Our school district has been fighting over this same issue for the last several years -- we're at a stalemate.
We have 2 very small towns and one larger town that each has it's own gradeschool. Our superintendant and the school board members from the larger town want to build one large grade school in the larger town and bus the students from the two smaller towns. This is being marketed to voters as a cheaper alternative to remodeling all three current grade schools. However, the budget for building one large grade school does not include any associated cost for renovating and turning our current schools over to another purpose.

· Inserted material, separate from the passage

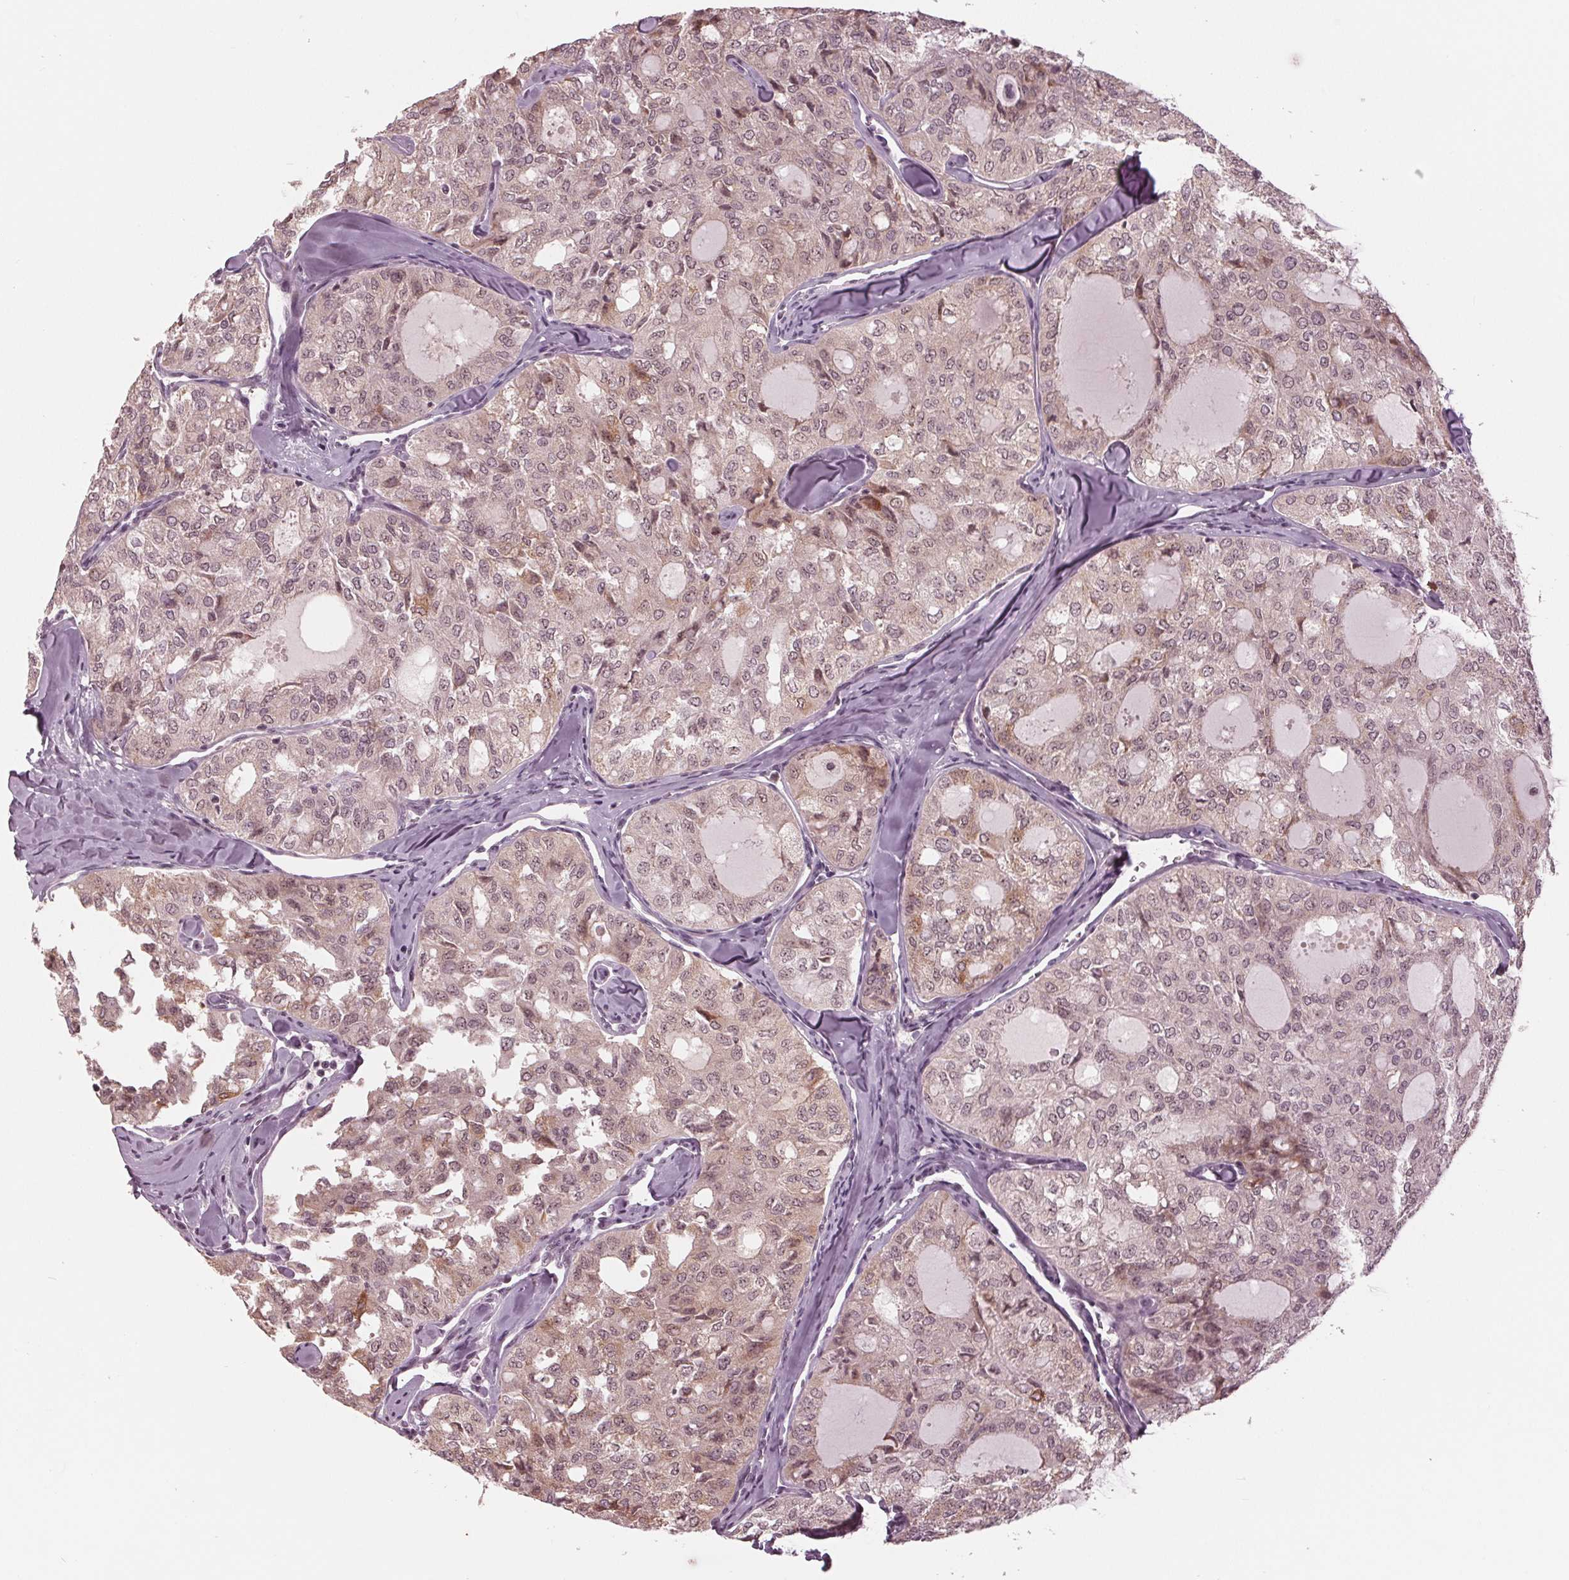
{"staining": {"intensity": "weak", "quantity": "25%-75%", "location": "cytoplasmic/membranous,nuclear"}, "tissue": "thyroid cancer", "cell_type": "Tumor cells", "image_type": "cancer", "snomed": [{"axis": "morphology", "description": "Follicular adenoma carcinoma, NOS"}, {"axis": "topography", "description": "Thyroid gland"}], "caption": "High-magnification brightfield microscopy of follicular adenoma carcinoma (thyroid) stained with DAB (brown) and counterstained with hematoxylin (blue). tumor cells exhibit weak cytoplasmic/membranous and nuclear staining is appreciated in approximately25%-75% of cells. (Brightfield microscopy of DAB IHC at high magnification).", "gene": "SLX4", "patient": {"sex": "male", "age": 75}}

In the case of our small town, the grade school is one of only a handful of buildings in the center of town (well, a little village, really). The school is not zoned for commercial use, nor is there any consumer base to keep much of a commercial enterprise going. Tearing the school down would literally leave a gap in the town. Regardless of the school board's desires, our town needs to renovate the school. Many of the more necessary repairs are entirely due to the school board not performing maintenance all along.
The school board's plan to remodel/renovate the three existing grades schools has some major flaws, however, that make it unpalatable to voters. The board has done little to mitigate expenses in the projected budgets -- proposed changes seriously exceed the needs. Additionally, the school board has done very little to plan how they would implement remodeling ALL THREE grade schools at one time.
So far, we've voted a handful of times and I think we'll be voting again soon on this matter.
In all likelihood, my DD2.5 will be in middle school before any remodeling or building is approved, designed, funded, and built.